Sunday, November 18, 2012

Operator overloading in Java

Java doesn't allow the programmer to overload operators e.g. +,-,/,*. Java left some of the features that are supported in C++ e.g. no pointers in Java , no pass by reference in Java and no support for multiple inheritance .

Most people will think that + is overloaded in Java . For example
int a=4+3;
String blog="java"+"latte";
+is used for for addition and string concatenation.
Here is the misunderstanding what operator overloading actually means.

While technically speaking, Java does not support operator overloading at all. The behavior of the two '+' operator with respect to String and numeric type do give the appearance of single operator overload with respect to programmer aspect. 
This is fundamentally different from operator overloading defined by C++ and C# for example.

Let me give you an example

The Java language provide the special support for string concatenation operator (+). String concatenation is implemented through the StringBuffer ( or String Builder ) class and its append methods. String conversions are implemented the string method toString(), defined by Object class and inherited by the all java classes. 

Unlike c++, this is compile time operation ... not operator overloading.when you type.....

String blog="Java-"+"latte"+".blogspot."+"in"+5;

compiler change this to

String blog=new StringBuilder("Java-").append("latte").append(".blogspot.").append("in").append(new Integer(5).toString()).toString().

This is not operator overloading.
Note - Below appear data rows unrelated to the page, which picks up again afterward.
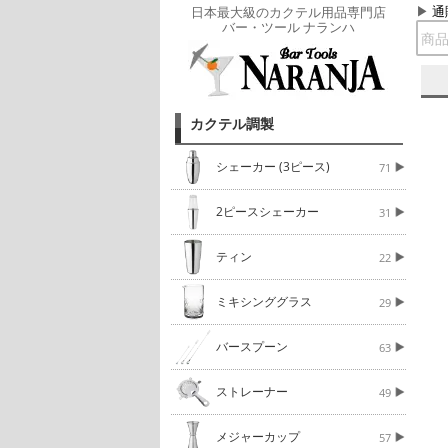
通
日本最大級のカクテル用品専門店
バー・ツール ナランハ
カクテル調製
シェーカー (3ピース)
71
2ピースシェーカー
31
ティン
22
ミキシンググラス
29
バースプーン
63
ストレーナー
49
メジャーカップ
57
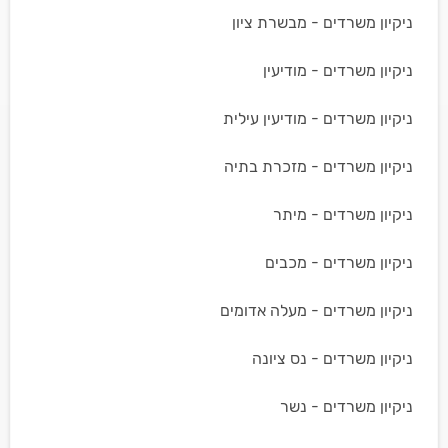
ניקיון משרדים - מבשרת ציון
ניקיון משרדים - מודיעין
ניקיון משרדים - מודיעין עילית
ניקיון משרדים - מזכרת בתיה
ניקיון משרדים - מיתר
ניקיון משרדים - מכבים
ניקיון משרדים - מעלה אדומים
ניקיון משרדים - נס ציונה
ניקיון משרדים - נשר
It is also not a runtime expression.It is not a part of string class. 
You can think of it as macro being expanded at compile time if you compare it to something from C++ perspective.
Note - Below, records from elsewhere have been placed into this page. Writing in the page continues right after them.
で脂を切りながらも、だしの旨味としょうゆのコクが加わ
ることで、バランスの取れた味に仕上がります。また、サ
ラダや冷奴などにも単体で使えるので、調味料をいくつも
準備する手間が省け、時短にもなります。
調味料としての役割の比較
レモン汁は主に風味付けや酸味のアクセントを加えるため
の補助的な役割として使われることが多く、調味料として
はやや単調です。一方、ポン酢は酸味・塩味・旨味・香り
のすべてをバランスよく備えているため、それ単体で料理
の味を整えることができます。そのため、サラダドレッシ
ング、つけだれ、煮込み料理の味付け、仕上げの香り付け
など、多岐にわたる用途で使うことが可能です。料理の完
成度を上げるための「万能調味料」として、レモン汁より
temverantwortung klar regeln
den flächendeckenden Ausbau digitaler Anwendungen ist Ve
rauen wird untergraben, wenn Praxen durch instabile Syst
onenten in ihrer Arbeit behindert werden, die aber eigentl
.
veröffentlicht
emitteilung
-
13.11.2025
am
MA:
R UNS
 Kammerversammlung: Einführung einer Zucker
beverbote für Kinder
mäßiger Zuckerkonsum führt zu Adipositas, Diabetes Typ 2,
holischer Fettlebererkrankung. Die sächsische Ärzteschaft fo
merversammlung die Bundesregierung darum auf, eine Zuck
Most basic reason behind not supporting operator overloading is 

1. Simplicity and cleanliness 

C++ has proven by example that operator overloading makes code almost impossible to maintain.Simple and clear design is goal of the Java designer,they don't want to replicate the language but want to have clear, truly OO language. Operator overloading make the design complex and also slow the JVM because it need to do extra work to identify the actual meaning of operator and reduce the opportunity to optimize language by guarantee behavior of operator in Java.

2. Avoid programming Error

If you allow programmer to do operator overloading they will come with different meaning of the same operator, it will make difficult to learn and make things more confusing and messing.

3. JVM complexity

From JVM perspective operator overloading is more difficult. If same thing can be achieved by using method overloading in more intuitive and clean way, it does not make sense to support operator overloading.


Things which can be achieved through operator overloading can be achieved through method overloading using more intuitive and clean way, that might be the reason behind not supporting operator overloading.

When Java Developer explains to developer why operator overloading is useless.

1 comment:

  1. A lot of this is plain incorrect.

    For example, the statement "From JVM perspective operator overloading is more difficult", is wrong. Why and how would it matter to the JVM which compiles bytecode? Operators are literally just functions. The compiler could translate them appropriately as the compilers for dozens of other languages do.

    Also, you state that "If same thing can be achieved by using method overloading in more intuitive and clean way, it does not make sense to support operator overloading.", but how is myBigInt.Add(myOtherBigInt) more intuitive than myBigInt + myOtherBigInt? It is not.

    String blog=new StringBuilder("Java-").append("latte").append(".blogspot.").append("in").append(new Integer(5).toString()).toString();

    Is most definitely a runtime operation. The reason operator + works on strings is because strings are treated specially by the language.